The behavioural attributes associated with the new species are not so easy to define. Until a couple of decades ago (before the impact of that clear DNA picture), it was possible to speak of a ‘human revolution’ (Mellars & Stringer 1989). This was most clearly seen in southwest Europe where the transition from Homo neandertalensis to H. sapiens by ca 40 000 BP was accompanied by a range of new behaviours. It was suggested by some that this was the time when a capacity for complex speech first developed, and perhaps for self-conscious reflection also. These archaeologically attested behaviours (Mellars 1991) included: a shift in the production of stone tools from a ‘flake’ technology to a ‘blade’ technology, and an increase in the complexity of the stone tools produced; the appearance of artefacts made of bone, antler and ivory; increased tempo of change with regional diversification; the appearance for the first time of a wide range of beads and personal adornments; significant change in both the economic and social organization of human groups; and the development (although restricted mainly to France and Spain) of ‘naturalistic’ art.
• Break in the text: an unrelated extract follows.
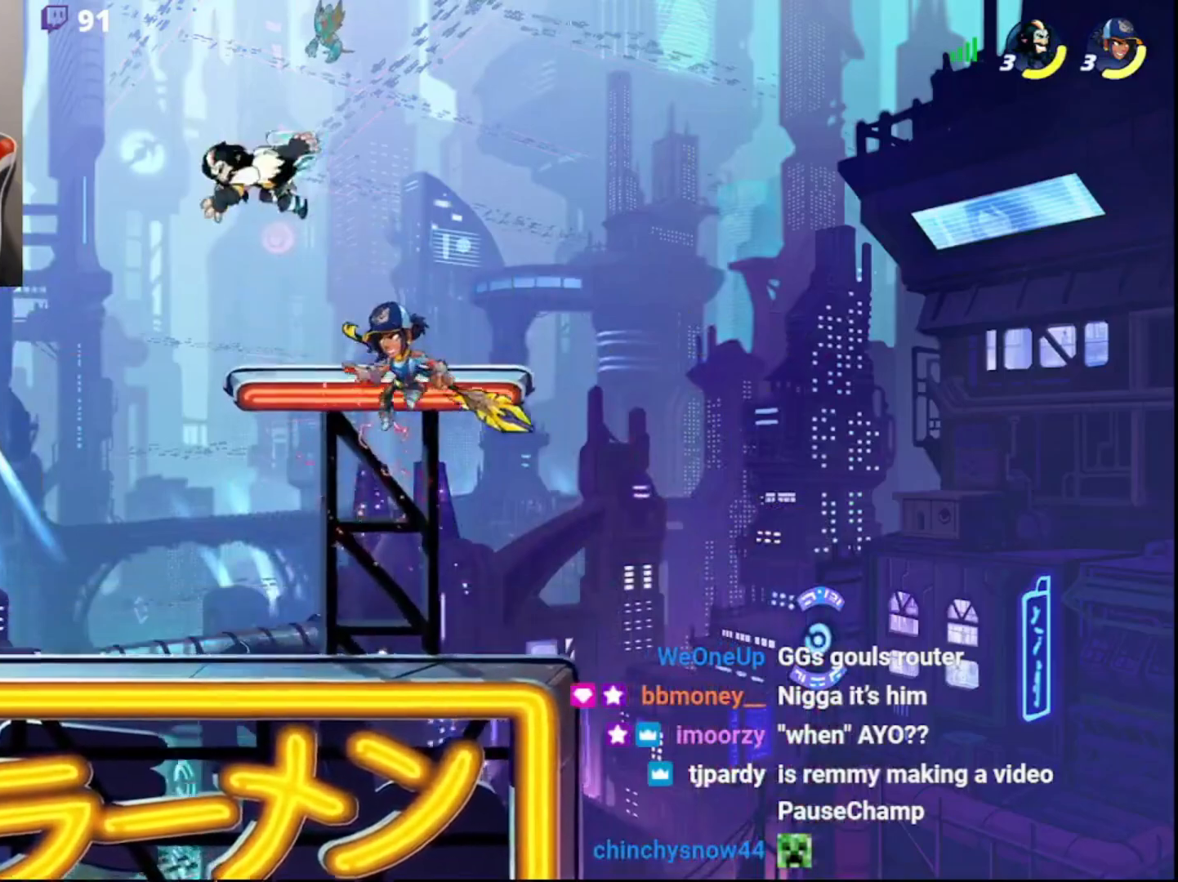
{"buttons": [], "left_stick": "left", "right_stick": "center", "events": []}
More recently, work on the Middle Stone Age of southern Africa (McBrearty & Brooks 2000) has led scholars to situate the emergence of most of these features (although emphatically not the Franco-Cantabrian cave art) to a period prior to 70 000 years BP, where many of them are seen at sites including the Blombos Cave (Henshilwood & Marean 2003; Henshilwood et al. 2004). They are therefore plainly documented there prior to the out-of-Africa dispersals of ca 60 000 BP. Moreover fossil remains of what seem to be anatomically modern humans are found at sites such as Herto in Ethiopia as far back as 200 000 years ago. The appearance of the behavioural traits in question may have been more gradual and more piecemeal than has formerly been thought, so that the term ‘revolution’ has to be used with caution (Gamble 2007). There is no agreement at present as to whether speech capacity emerged by ca 200 000 BP with H. sapiens, or earlier and gradually over a much longer period. The discovery of clearly intentional patterning on fragments of red ochre from the Blombos Cave (at ca 70 000 BP) is interesting when discussing the origins of symbolic expression. But it is entirely different in character, and very much simpler than the cave paintings and the small carved sculptures which accompany the Upper Palaeolithic of France and Spain (and further east in Europe) after 40 000 BP.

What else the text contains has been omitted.